Like Beatlemania in the 1960s, Afrobeatsmania is at an all-time high, and pantheons Wizkid and Burna Boy are riding that wave to Rockstar level superstardom. On August 15, 1965, The Beatles redefined concerts, performing in New York’s Shea Stadium to 55,000 rapturous fans.
It would mark the first musical concert to be held in a stadium. At that time, sceptics referred to it as a curious aberration, and they were right. How do you sell out a 55,000-capacity arena for a 55-minute show? For more context, the population of San Marino today is about 36,000; The Beatles had nearly double the population of an entire country singing and wailing at their feet at the Shea. That is the power that music has.
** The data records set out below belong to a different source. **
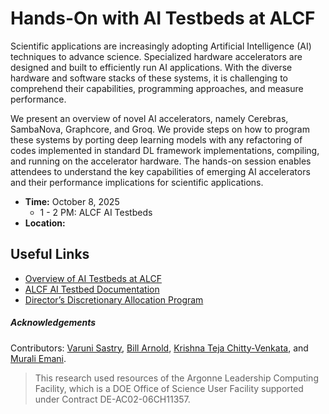# Hands-On with AI Testbeds at ALCF 

Scientific applications are increasingly adopting Artificial Intelligence (AI) techniques to advance science. Specialized hardware accelerators are designed and built to efficiently run AI applications. With the diverse hardware and software stacks of these systems, it is challenging to comprehend their capabilities, programming approaches, and measure performance. 

We present an overview of novel AI accelerators, namely Cerebras, SambaNova, Graphcore, and Groq. We provide steps on how to program these systems by porting deep learning models with any refactoring of codes implemented in standard DL framework implementations, compiling, and running on the accelerator hardware. The hands-on session enables attendees to understand the key capabilities of emerging AI accelerators and their performance implications for scientific applications.

* **Time:** October 8, 2025
  * 1 - 2 PM: ALCF AI Testbeds
* **Location:** 



## Useful Links 
+ [Overview of AI Testbeds at ALCF](https://www.alcf.anl.gov/alcf-ai-testbed)
+ [ALCF AI Testbed Documentation](https://docs.alcf.anl.gov/ai-testbed/)
+ [Director’s Discretionary Allocation Program](https://www.alcf.anl.gov/science/directors-discretionary-allocation-program)

##### Acknowledgements

Contributors: [Varuni Sastry](https://www.alcf.anl.gov/about/people/varuni-katti-sastry), [Bill Arnold](https://www.alcf.anl.gov/about/people/bill-arnold), [Krishna Teja Chitty-Venkata](https://krishnateja95.github.io/), and [Murali Emani](https://memani1.github.io/).

> This research used resources of the Argonne Leadership Computing Facility, which is a DOE Office of Science User Facility supported under Contract DE-AC02-06CH11357.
In case you missed it, like The Beatles in 1965, Wizkid and Burna Boy are set to headline their first and Afrobeats’ first stadium concerts later this year. While Burna Boy’s concert will hold on June 3 at the London Stadium in England, Wizkid’s will hold at the recently constructed Tottenham Hotspur stadium in the same London (date: TBC). Both stadiums have the individual capacity to take up to 60,000 people.
Just in case you wonder why rock music is closely associated with stadiums, the success of The Beatles’ 1965 exploit has a significant part to play–apart from rock’s spirited and possessive synths, and quality sound engineering and production, of course. The same bewitching synths have helped propel Afrobeats somewhere near the more established global mainstream genres: pop, rock, and R&B.



However, while it remains to be seen whether Wiz and Burna will match or exceed The Beatle’s New York’s Shea attendance, their antecedents–sold out 20,000-plus capacity arenas in the past–affirm their credibility to pull off such a monumental feat. Ziggo Dome, Amsterdam; o2, London; Madison Square Garden, New York; Wembley Arena, London; these high-profile concert venues have been sold out by either Burna or Wizkid in the build-up to their planned experimentation with stadiums.



Indeed, if Wizkid and Burna Boy respectively manage to pull off selling out the Tottenham Hotspur Stadium and the London Stadium, it will cement their legacy as global superstars; not just Afrobeats pioneers or deities, but global pantheons, who achieved the ultimate and highly elusive stadium status.